North Sea gas production could protect customers from future price hikes, according to an industry body, as millions today face an increase in energy bills.
Regulator Ofgem announced in August that, from today, an increase in the energy price cap will have 15million customers see payments rise by an average of £139.
The increase is driven by a surge in prices over recent months, which OGUK said have risen 250% since January.
Global demand is expected to keep rising for the next two decades but using up the North Sea’s resources can help buffer customers from future shortages, the trade body said.
It comes after the Oil and Gas Authority (OGA) reported last week that North Sea production could be on course to wrap up by 2030 if no new fields are brought online, such as the controversial Cambo development.
OGUK Chief executive Deirdre Michie said: “More than 40% of our electricity is generated by gas and some 23m homes are heated by it so although gas use will decline it will be important for some years yet. The Climate Change Committee has allowed for this in its carbon budgets.
“Investing in our own gas resources can support the energy transition. Not doing so will lead to more imports, whether by tankers or pipeline. The gas reserves under our continental shelf could boost the UK’s energy security, protect consumers during the transition to low carbon energy and keep us on track towards our climate goals.”
According to Ofgem, those on default tariffs paying by direct debit will see an increase of £139 from £1,138 to £1277 due to the cap increase. Prepayment customers will see an increase of £153 from £1,156 to £1309.
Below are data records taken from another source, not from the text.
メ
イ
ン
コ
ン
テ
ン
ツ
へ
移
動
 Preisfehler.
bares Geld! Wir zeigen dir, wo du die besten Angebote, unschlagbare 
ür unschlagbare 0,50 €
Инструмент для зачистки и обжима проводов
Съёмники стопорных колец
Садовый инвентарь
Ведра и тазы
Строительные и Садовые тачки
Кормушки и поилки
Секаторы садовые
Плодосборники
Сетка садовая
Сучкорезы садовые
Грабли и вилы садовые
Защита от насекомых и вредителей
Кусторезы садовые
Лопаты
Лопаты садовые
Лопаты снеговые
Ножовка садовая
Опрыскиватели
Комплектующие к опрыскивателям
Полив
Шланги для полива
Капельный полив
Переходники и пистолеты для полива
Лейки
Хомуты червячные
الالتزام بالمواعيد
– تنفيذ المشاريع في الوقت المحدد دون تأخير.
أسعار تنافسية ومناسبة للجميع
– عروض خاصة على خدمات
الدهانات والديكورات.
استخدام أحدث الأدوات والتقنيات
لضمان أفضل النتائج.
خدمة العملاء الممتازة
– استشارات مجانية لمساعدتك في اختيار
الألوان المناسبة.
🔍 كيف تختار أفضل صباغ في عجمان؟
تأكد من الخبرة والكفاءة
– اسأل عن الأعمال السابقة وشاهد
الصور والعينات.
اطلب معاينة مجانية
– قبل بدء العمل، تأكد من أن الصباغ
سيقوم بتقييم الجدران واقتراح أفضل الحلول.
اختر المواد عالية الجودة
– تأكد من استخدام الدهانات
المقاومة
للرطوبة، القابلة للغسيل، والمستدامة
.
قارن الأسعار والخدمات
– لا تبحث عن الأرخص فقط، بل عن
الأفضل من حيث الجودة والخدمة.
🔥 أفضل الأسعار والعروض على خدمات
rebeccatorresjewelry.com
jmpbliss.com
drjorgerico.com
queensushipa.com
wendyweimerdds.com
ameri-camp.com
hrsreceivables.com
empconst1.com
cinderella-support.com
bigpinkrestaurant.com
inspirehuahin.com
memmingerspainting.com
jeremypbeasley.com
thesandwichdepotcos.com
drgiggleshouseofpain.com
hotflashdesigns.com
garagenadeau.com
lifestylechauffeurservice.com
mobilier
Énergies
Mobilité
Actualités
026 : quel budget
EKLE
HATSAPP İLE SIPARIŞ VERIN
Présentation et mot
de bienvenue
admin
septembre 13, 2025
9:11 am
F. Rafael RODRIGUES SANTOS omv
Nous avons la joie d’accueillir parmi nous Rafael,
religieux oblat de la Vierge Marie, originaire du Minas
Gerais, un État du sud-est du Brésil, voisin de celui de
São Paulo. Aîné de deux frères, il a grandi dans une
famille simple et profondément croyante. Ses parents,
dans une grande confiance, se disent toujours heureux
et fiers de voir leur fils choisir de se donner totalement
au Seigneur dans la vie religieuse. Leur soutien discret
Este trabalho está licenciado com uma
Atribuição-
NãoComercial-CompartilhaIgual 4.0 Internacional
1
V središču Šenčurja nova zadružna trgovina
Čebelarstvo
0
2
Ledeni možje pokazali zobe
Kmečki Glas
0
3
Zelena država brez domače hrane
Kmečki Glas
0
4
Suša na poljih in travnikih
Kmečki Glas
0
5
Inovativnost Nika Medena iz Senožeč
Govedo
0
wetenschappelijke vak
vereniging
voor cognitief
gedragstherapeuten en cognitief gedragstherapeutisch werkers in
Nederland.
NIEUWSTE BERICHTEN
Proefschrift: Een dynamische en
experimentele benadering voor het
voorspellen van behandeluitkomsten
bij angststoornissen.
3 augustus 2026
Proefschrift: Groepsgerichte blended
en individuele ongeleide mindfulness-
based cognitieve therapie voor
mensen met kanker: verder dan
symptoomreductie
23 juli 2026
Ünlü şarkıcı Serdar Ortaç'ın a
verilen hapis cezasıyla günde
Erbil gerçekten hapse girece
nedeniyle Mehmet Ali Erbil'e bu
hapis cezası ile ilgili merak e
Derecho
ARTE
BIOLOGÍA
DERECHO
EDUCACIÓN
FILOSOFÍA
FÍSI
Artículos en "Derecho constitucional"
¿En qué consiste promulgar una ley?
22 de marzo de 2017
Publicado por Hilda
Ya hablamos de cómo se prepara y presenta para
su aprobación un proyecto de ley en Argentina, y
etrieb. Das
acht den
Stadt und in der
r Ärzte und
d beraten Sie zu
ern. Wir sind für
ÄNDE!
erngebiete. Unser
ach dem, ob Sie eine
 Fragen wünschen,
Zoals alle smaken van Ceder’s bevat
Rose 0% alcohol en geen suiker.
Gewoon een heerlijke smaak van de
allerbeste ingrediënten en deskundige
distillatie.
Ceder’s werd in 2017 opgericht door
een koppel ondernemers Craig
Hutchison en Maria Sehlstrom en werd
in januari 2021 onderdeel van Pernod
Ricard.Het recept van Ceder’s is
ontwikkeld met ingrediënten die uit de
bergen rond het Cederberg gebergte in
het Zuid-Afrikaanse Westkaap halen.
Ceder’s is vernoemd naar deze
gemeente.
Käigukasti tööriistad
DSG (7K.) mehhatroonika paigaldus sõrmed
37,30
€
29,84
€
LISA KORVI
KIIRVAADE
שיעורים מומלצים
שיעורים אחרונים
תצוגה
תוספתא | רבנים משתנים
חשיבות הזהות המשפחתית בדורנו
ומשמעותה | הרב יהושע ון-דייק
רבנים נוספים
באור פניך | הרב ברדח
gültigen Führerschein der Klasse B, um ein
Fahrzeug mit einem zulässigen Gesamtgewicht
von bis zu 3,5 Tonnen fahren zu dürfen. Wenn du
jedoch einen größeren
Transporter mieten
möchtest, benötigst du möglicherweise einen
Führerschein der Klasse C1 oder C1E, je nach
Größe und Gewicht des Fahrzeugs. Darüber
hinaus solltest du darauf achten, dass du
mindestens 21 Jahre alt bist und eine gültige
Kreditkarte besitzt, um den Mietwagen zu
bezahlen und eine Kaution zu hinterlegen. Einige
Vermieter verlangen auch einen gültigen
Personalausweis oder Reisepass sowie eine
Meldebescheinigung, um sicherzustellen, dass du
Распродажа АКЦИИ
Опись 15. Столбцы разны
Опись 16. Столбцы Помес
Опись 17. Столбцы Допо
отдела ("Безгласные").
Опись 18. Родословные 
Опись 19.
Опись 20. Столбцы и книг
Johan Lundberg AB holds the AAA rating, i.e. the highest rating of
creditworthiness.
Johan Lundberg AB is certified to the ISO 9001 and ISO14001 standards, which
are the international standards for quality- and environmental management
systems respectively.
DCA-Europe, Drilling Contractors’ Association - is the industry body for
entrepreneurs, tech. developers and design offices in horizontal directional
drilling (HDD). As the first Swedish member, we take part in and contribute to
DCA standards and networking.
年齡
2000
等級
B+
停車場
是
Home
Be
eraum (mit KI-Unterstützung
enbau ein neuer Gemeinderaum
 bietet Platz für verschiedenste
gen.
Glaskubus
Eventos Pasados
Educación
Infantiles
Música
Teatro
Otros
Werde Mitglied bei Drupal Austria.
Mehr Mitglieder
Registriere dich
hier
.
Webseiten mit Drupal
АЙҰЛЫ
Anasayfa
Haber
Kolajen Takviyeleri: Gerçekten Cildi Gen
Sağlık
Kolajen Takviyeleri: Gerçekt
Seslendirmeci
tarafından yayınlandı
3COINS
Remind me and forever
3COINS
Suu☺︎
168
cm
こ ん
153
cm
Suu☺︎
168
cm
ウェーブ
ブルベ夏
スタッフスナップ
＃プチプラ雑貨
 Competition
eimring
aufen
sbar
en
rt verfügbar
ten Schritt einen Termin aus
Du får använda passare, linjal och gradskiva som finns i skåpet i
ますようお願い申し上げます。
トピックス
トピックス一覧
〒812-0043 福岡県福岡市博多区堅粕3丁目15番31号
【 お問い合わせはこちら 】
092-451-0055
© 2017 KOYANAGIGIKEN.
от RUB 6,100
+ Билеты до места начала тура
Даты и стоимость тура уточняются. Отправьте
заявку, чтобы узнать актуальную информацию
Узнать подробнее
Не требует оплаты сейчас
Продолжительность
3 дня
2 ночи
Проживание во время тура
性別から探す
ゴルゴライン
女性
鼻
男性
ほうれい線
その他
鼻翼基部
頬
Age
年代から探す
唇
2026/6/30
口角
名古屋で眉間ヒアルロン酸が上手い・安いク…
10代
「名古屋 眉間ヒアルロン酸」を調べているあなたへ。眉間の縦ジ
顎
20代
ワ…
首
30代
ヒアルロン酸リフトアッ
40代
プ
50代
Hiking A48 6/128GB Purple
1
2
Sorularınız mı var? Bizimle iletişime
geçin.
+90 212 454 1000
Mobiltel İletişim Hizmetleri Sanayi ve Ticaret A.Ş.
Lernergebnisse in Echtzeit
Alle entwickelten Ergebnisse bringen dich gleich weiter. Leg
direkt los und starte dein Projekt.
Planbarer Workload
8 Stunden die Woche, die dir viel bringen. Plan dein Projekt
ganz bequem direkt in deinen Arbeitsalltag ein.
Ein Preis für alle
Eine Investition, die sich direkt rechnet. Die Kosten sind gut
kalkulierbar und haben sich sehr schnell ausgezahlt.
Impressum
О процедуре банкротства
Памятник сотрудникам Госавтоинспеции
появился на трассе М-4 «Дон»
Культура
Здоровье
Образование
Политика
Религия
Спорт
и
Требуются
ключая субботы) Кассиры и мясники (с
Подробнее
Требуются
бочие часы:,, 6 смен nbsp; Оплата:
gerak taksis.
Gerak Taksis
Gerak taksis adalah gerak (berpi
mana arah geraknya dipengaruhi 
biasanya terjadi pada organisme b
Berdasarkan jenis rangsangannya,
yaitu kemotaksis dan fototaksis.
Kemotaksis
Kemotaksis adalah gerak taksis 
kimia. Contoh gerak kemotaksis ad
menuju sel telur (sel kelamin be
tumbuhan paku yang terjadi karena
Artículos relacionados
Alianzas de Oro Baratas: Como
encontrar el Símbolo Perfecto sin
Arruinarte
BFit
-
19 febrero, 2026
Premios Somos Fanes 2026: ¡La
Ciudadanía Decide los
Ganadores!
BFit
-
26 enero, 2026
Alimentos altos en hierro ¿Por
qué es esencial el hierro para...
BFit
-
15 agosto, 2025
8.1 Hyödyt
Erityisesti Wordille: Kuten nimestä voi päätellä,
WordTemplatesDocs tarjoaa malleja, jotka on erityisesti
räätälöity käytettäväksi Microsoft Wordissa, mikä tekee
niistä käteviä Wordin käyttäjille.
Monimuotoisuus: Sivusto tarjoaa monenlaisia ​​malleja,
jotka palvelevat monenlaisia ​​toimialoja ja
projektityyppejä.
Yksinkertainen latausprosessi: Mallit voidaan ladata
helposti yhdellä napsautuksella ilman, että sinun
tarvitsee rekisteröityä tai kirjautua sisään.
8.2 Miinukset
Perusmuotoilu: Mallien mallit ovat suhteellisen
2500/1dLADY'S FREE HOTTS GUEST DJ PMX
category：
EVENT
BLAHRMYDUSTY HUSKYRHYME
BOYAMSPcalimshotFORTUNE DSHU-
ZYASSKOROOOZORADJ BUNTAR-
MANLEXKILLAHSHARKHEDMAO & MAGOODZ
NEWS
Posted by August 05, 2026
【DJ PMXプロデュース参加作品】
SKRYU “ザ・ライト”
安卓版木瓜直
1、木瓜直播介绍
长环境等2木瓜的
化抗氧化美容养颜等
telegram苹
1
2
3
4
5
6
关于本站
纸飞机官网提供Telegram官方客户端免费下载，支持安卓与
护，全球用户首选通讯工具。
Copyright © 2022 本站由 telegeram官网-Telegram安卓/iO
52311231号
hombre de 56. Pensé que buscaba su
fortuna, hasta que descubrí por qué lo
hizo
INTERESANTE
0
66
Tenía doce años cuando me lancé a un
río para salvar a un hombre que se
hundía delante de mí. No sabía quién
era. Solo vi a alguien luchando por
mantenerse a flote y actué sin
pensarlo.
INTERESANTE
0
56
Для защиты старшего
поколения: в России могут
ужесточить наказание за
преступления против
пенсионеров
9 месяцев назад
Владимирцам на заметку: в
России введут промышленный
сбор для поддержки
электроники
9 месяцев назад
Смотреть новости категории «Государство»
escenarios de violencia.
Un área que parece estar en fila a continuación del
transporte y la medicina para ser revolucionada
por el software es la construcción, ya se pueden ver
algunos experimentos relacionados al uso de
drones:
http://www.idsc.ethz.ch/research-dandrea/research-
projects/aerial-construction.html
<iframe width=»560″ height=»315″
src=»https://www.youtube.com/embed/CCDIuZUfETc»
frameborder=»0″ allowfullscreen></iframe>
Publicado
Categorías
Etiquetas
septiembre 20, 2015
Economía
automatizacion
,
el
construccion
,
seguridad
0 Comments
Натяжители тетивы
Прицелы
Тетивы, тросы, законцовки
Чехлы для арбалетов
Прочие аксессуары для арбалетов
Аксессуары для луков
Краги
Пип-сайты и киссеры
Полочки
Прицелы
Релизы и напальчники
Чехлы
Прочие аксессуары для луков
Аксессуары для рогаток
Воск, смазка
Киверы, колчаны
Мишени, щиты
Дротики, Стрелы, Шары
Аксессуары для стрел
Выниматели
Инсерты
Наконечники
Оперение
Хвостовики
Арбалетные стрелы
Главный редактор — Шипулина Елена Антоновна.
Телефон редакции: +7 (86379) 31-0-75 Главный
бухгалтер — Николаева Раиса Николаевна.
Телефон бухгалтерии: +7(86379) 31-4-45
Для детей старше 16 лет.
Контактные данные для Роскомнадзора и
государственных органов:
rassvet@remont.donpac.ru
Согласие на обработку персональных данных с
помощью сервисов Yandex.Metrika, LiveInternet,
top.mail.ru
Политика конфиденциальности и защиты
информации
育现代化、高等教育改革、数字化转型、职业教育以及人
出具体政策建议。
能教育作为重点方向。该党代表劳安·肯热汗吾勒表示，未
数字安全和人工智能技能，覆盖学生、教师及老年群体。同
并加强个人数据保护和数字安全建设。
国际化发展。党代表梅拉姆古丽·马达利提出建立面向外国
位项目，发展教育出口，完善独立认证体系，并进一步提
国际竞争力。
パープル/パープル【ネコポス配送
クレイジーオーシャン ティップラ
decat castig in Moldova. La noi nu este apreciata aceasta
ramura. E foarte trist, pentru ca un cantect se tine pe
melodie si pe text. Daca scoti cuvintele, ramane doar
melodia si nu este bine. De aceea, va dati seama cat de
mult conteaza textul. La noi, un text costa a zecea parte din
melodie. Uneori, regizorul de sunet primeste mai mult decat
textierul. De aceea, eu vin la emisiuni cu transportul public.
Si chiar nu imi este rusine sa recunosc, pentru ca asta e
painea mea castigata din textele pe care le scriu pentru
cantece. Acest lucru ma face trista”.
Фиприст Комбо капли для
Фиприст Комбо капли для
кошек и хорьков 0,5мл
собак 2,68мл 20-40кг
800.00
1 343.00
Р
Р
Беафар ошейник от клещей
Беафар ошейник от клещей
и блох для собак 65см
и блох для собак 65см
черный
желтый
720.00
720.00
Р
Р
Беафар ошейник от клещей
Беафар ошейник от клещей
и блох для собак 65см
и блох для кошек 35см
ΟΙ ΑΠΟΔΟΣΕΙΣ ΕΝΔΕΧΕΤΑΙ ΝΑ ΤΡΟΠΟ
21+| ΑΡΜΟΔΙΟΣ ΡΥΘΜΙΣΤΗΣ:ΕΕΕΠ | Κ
Energy analyst firm DNV has predicted that global gas demand could rise globally through to 2041, and decline thereafter, so OGUK argues a similar surge could take place.
Around half of the UK’s gas supply comes from domestic production, which OGUK will highlight in its upcoming Energy Outlook Report later this month.
It will underline that there is enough gas to support the energy transition over the next 30 years, however “the ongoing demand for gas and oil requires continued investment” for indigenous resources, and that the current market situation “should provide an impetus” to address declining resources.